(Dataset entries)
= Beginning of Section =

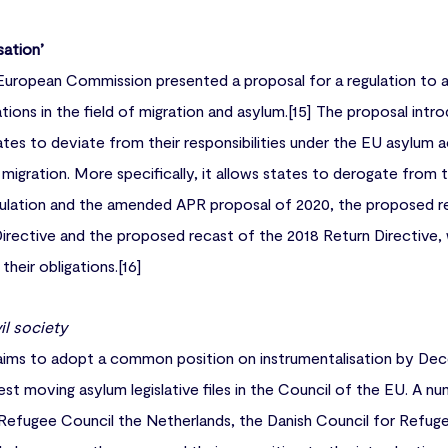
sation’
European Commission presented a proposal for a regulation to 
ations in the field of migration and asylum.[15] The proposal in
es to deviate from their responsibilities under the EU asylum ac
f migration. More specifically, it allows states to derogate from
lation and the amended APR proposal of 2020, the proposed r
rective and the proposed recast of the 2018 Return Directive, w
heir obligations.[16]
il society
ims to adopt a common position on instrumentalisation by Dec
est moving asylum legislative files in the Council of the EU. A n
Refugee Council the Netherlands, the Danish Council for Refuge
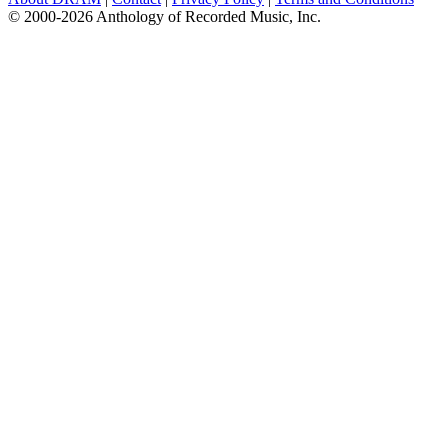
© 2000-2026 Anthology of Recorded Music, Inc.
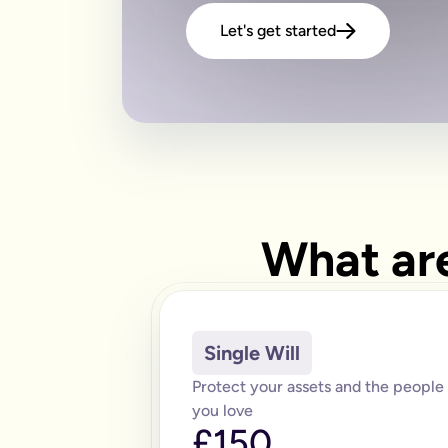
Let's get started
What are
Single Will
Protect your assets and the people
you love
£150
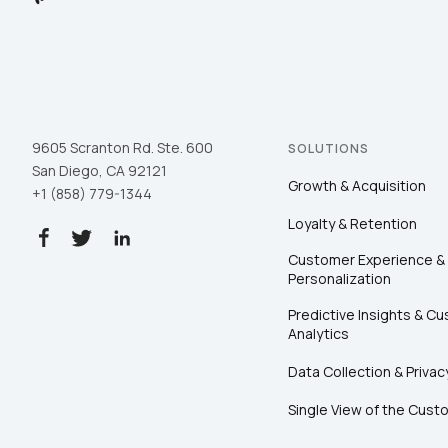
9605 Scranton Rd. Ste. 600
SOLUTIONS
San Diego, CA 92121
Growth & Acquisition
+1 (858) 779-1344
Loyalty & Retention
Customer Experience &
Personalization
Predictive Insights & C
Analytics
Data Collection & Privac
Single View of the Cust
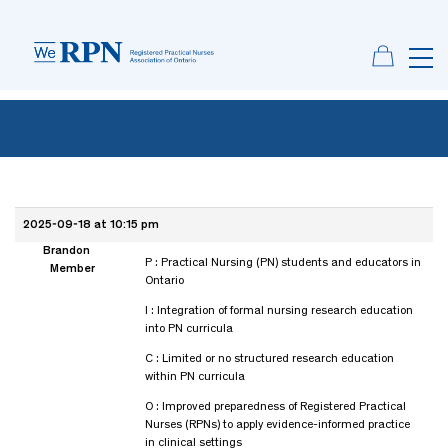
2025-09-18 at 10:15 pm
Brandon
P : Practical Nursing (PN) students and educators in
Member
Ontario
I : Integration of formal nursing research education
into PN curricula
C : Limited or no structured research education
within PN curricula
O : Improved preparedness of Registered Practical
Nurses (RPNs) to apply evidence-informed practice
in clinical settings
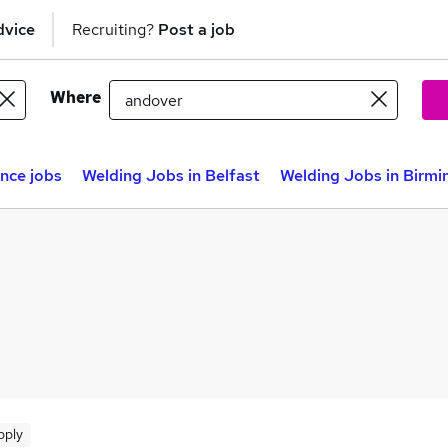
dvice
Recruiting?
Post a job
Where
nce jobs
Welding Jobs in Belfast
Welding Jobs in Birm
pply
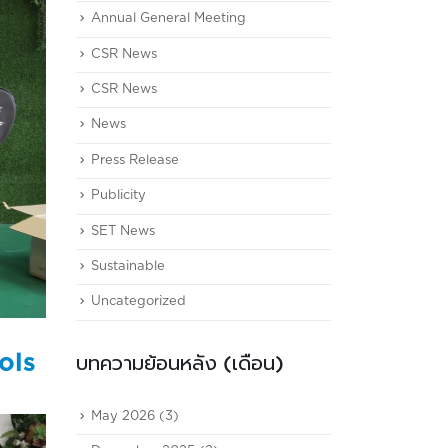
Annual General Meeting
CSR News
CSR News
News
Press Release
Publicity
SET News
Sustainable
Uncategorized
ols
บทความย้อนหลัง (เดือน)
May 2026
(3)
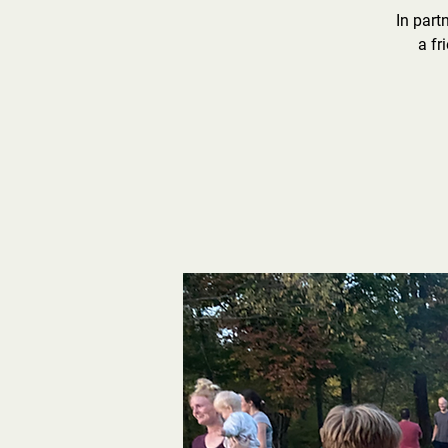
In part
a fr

= End of Section =

The task. Up to and including the line with "f migration. More", copy the data above from its first line. Skip pictures.

Solution for this exercise.
sation’
European Commission presented a proposal for a regulation to 
ations in the field of migration and asylum.[15] The proposal in
es to deviate from their responsibilities under the EU asylum ac
f migration. More specifically, it allows states to derogate from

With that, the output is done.